The Biden administration may drop sanctions on a Chinese police forensics institute, allowing it access to U.S. technology, to entice China to cooperate in fighting the fentanyl crisis, sources told the Wall Street Journal.
Secretary of State Antony Blinken during his diplomatic visit to Beijing last month suggested China and the United States create a working group to combat fentanyl. But China has long demanded the United States remove the police institute from its export blacklist before it will cooperate on the drug crisis, and the regime stuck to its position in last month’s meetings. Now, sources told the Journal, the administration is considering complying with China's demand.
The Trump administration blacklisted the Chinese Ministry of Public Security’s Institute of Forensic Science more than three years ago for its role in the surveillance and abuse of Uyghur Muslims in the Xinjiang province. The sanctions tool strictly limits access by backlisted companies and organizations to U.S. technology.
The U.S. ambassador to China recently claimed the country is not responsible for the U.S. fentanyl crisis, despite the fact that nearly all ingredients for the drug are produced in China. The ingredients, often called precursors, are shipped to Mexican cartels that manufacture the fentanyl and push it across the U.S. southern border.
Overdoses from fentanyl have become one of the leading causes of death in the United States. In 2021, there were 71,000 deaths involving synthetic opioids, which were mostly fentanyl.
The Biden administration has fought an amendment to Congress’s annual defense bill seeking new information on China’s responsibility for the crisis.
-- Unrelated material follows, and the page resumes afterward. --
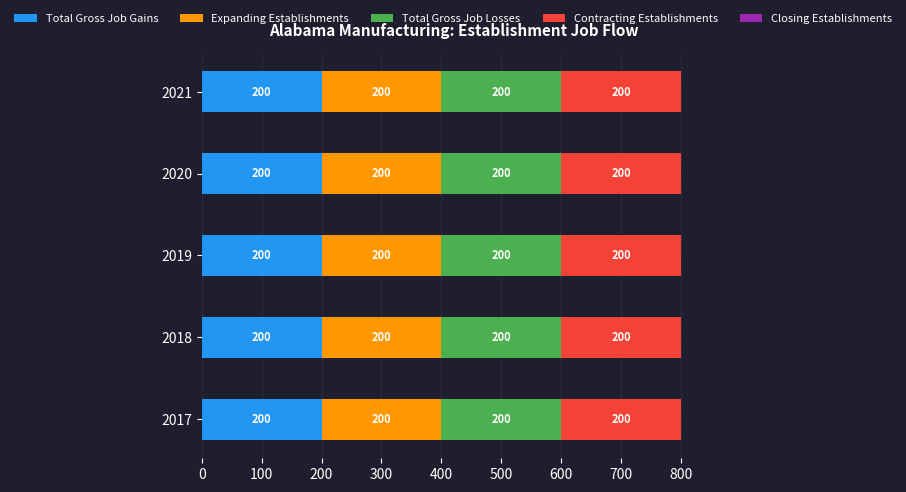

Does the chart contain any negative values?

No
The discussions are the latest signals of the Biden administration’s bid for cooperation with China. Treasury Secretary Janet Yellen dismissed the idea of "decoupling" with China during her visit to the country earlier this month, instead calling for less sweeping policy moves such as "diversifying critical supply chains or taking targeted national security actions." U.S. special envoy on climate John Kerry traveled to China last week seeking cooperation on climate goals but returned home empty-handed.